Either way, Hollywood’s workers are now left to re-enter a market drastically less sunny than the one they were forced out of by avaricious studio heads. The excitement of the next few weeks and months – in which producers scramble to restart stalled productions, sound stages become choked with overlapping productions, and writers’ rooms begin to flood the phone lines of local restaurants – will, sadly but realistically, start to give way to a more confounding reality of cost-cutting and “right-sizing.”

Just a few hours before the SAG-AFTRA deal was reached, Disney announced that it would slash expenses by US$2-billion, after already reducing US$5.5-billion, in order to rebuild its business in the midst of a rapidly shifting media landscape.
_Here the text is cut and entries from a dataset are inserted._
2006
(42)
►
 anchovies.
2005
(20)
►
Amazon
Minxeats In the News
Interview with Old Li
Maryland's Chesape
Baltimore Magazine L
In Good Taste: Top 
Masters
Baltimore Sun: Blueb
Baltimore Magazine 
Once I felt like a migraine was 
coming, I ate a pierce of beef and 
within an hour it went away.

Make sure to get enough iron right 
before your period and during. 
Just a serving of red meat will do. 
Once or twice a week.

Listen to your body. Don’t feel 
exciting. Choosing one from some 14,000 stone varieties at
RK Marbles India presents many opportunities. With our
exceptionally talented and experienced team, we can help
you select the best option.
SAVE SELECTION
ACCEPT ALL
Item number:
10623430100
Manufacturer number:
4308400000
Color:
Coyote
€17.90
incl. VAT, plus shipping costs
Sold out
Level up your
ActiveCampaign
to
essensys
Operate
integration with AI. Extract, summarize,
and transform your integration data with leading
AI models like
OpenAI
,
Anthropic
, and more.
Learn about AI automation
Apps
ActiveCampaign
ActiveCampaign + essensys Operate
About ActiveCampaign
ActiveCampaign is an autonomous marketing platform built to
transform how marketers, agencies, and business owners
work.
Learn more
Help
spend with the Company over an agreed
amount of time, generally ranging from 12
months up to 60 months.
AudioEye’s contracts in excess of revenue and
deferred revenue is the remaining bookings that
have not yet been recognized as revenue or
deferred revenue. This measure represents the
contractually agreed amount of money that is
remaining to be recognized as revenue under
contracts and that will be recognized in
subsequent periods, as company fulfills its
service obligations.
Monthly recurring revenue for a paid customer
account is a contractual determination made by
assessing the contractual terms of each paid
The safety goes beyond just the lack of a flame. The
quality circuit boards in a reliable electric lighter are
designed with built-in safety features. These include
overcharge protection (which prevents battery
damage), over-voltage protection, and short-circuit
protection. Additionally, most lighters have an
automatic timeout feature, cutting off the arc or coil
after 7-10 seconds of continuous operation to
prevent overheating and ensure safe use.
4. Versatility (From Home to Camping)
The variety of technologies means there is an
The day before that, Warner Bros. Discovery announced a third-quarter net loss of US$417-million. And just a few days before that, Paramount reported third-quarter streaming losses of US$238-million, and gave no timeline on when it anticipates that line of business might actually turn a profit.

These are the leaders of the industry, not fly-by-night sideshows.

Make no mistake: the end of both the WGA and SAG-AFTRA strikes represent dearly welcome news, and both deals were far too long in coming. But instead of popping the Champagne, pack all that ice in a towel and affix it to your head, because the real headaches haven’t even begun.